━━ RECORDS TO USE
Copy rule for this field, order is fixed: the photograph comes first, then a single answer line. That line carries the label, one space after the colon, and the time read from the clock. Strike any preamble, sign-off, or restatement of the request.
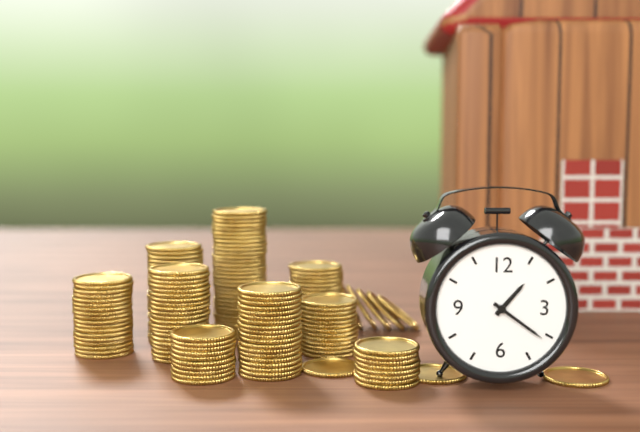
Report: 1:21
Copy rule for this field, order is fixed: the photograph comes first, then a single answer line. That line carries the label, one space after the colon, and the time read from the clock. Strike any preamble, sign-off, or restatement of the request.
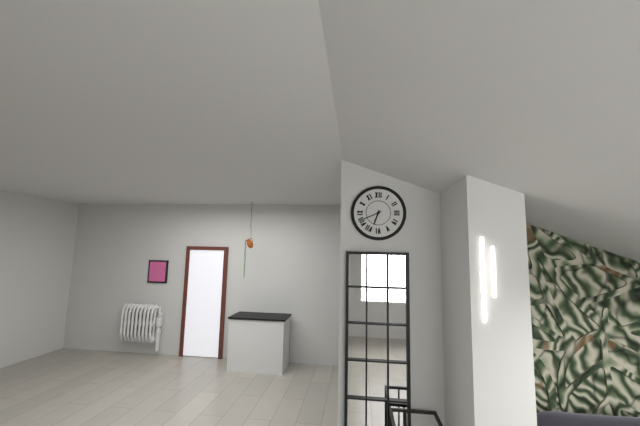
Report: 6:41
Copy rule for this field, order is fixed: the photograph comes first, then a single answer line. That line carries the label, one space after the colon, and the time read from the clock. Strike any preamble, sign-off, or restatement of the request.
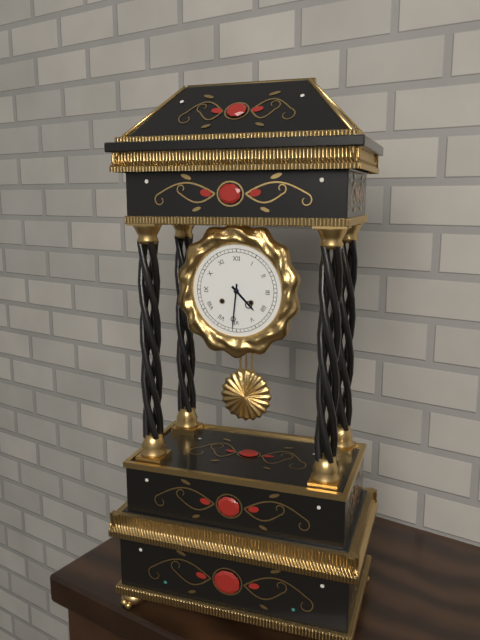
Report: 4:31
━━━━
YOUR TASK
Extract every line of the listing above word for word, leaving out the pictures.

THE SOLUTION
Copy rule for this field, order is fixed: the photograph comes first, then a single answer line. That line carries the label, one space after the colon, and the time read from the clock. Strike any preamble, sign-off, or restatement of the request.
Report: 1:21
Copy rule for this field, order is fixed: the photograph comes first, then a single answer line. That line carries the label, one space after the colon, and the time read from the clock. Strike any preamble, sign-off, or restatement of the request.
Report: 6:41
Copy rule for this field, order is fixed: the photograph comes first, then a single answer line. That line carries the label, one space after the colon, and the time read from the clock. Strike any preamble, sign-off, or restatement of the request.
Report: 4:31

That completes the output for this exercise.